**Activity**
Your copy should hold the lines below from the first through the one that contains "[105,492,115,502] & ->", each retyped exactly, and no pictures.

Itemized modification records
- - -

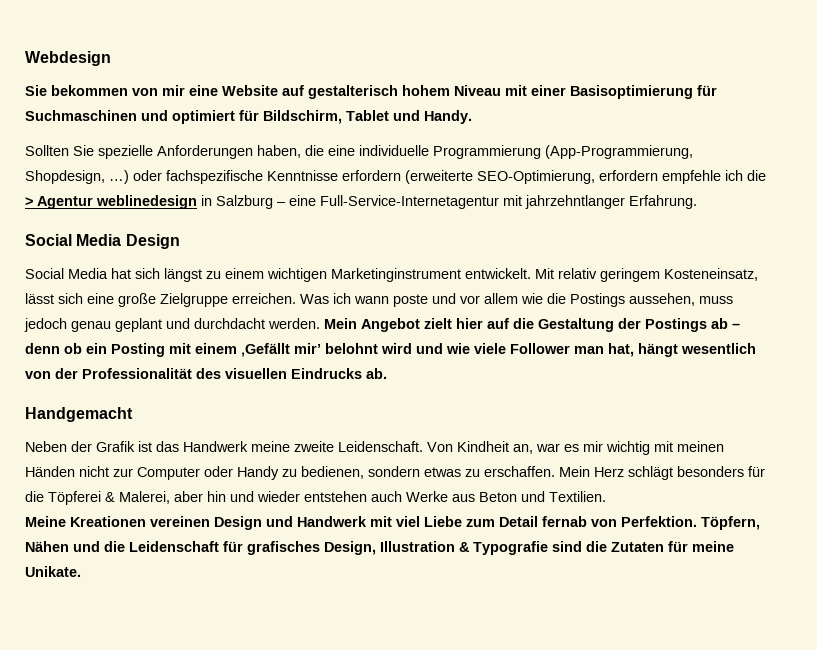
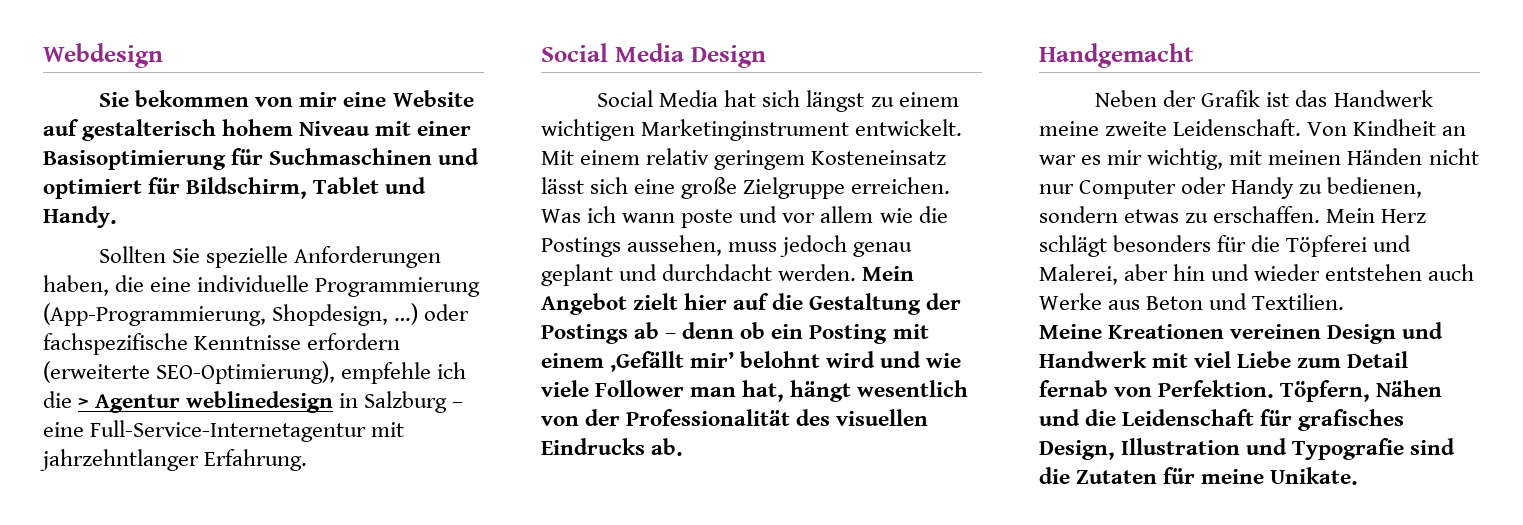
[477,170,658,184] SEO-Optimierung, erfordern -> [156,361,336,384] SEO-Optimierung),
(554, 273) none -> [580,150,641,165] einem
[664,268,758,281] Kosteneinsatz, -> [811,150,947,165] Kosteneinsatz
[513,444,533,454] an, -> [1442,126,1467,136] an
[606,441,650,455] wichtig -> [1147,148,1224,170] wichtig,
[113,468,133,477] zur -> [1039,184,1074,194] nur
[105,492,115,502] & -> [1373,235,1412,252] und
[459,542,470,552] & -> [1246,438,1288,455] und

- - -

**Reply**
[477,170,658,184] SEO-Optimierung, erfordern -> [156,361,336,384] SEO-Optimierung),
(554, 273) none -> [580,150,641,165] einem
[664,268,758,281] Kosteneinsatz, -> [811,150,947,165] Kosteneinsatz
[513,444,533,454] an, -> [1442,126,1467,136] an
[606,441,650,455] wichtig -> [1147,148,1224,170] wichtig,
[113,468,133,477] zur -> [1039,184,1074,194] nur
[105,492,115,502] & -> [1373,235,1412,252] und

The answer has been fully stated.